What is required - Count the lines in the records below that contain the string "from", where case counts. Reply with the number alone.

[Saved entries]
◇ ◇ ◇ ◇ ◇
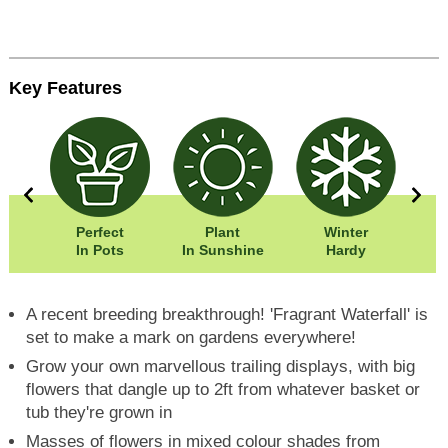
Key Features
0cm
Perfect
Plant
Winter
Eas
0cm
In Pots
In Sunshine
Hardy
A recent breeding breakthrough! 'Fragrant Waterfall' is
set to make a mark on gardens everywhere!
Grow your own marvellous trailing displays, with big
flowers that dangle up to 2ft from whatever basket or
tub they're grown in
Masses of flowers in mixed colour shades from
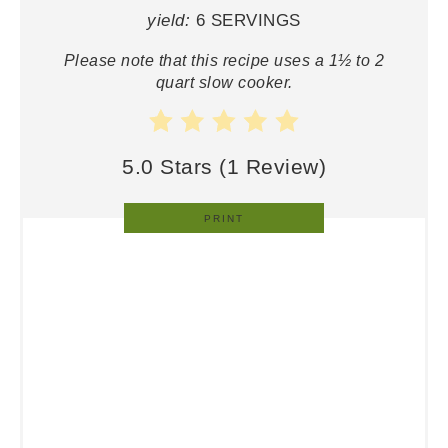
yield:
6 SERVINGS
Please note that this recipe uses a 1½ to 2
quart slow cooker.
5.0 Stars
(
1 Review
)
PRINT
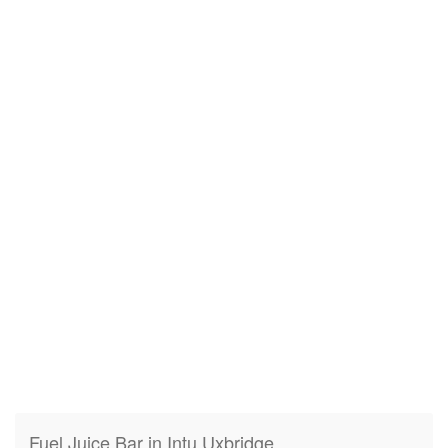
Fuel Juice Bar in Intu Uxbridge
◇ ◇ ◇ ◇ ◇
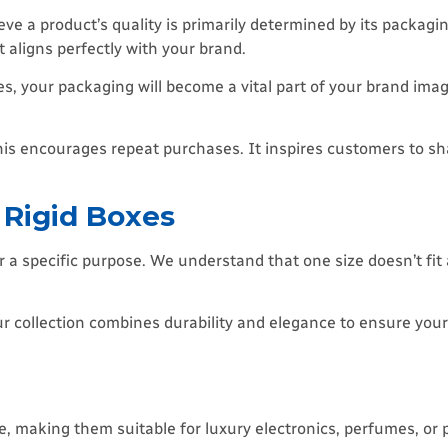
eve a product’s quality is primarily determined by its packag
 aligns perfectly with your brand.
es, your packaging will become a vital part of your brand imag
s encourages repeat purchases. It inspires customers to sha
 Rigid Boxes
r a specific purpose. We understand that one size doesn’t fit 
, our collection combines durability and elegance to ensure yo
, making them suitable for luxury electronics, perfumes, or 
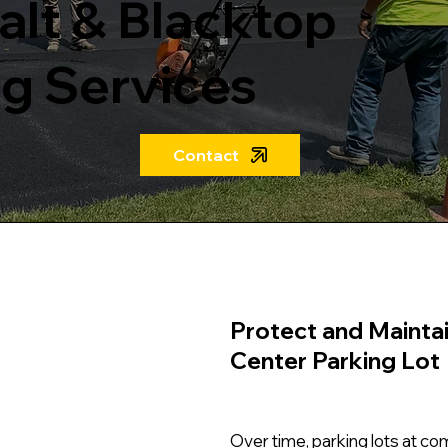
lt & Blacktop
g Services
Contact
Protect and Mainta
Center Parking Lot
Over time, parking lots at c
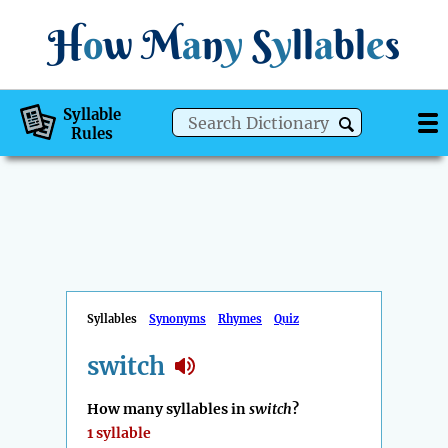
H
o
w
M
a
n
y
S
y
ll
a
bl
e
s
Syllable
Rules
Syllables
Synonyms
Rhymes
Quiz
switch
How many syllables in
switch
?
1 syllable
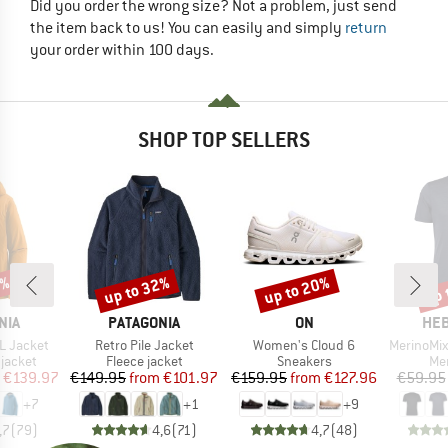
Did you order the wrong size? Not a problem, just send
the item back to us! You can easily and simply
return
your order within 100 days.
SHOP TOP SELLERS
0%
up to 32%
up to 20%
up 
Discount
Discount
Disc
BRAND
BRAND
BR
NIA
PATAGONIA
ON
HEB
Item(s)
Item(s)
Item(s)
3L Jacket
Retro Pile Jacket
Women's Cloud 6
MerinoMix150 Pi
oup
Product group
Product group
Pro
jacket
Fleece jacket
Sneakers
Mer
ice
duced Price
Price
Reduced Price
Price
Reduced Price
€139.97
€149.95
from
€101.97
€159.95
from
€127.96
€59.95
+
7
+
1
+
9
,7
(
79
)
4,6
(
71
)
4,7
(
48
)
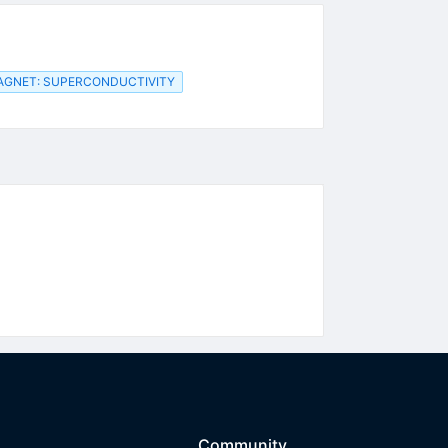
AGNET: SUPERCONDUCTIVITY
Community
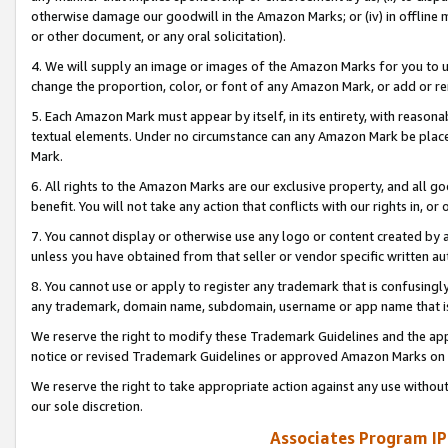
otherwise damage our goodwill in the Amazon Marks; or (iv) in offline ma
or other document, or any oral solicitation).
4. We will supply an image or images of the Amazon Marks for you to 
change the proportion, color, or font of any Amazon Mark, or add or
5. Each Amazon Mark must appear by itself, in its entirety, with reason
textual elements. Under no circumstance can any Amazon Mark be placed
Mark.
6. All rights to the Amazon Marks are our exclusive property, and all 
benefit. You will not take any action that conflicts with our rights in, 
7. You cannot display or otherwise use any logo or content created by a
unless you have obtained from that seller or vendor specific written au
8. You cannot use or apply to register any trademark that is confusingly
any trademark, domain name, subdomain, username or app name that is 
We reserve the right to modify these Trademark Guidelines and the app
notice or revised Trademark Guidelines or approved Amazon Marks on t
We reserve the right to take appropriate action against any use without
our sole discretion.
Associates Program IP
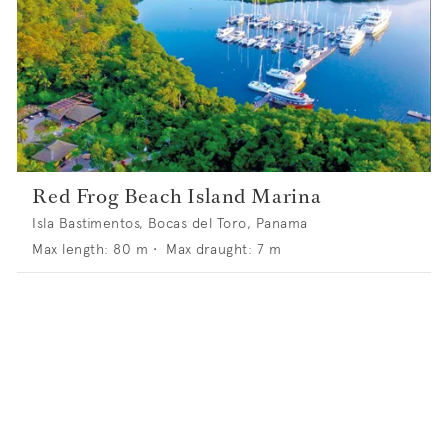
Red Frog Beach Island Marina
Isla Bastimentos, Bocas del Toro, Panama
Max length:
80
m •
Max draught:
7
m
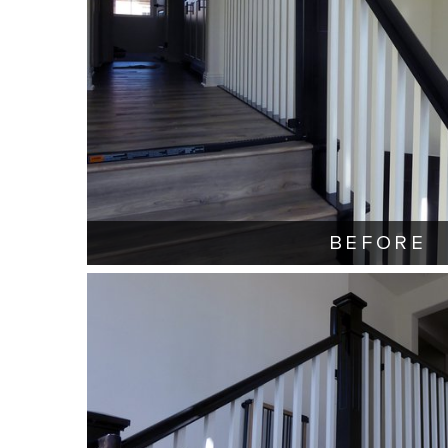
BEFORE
◇ ◇ ◇ ◇ ◇
Result of this exercise - 5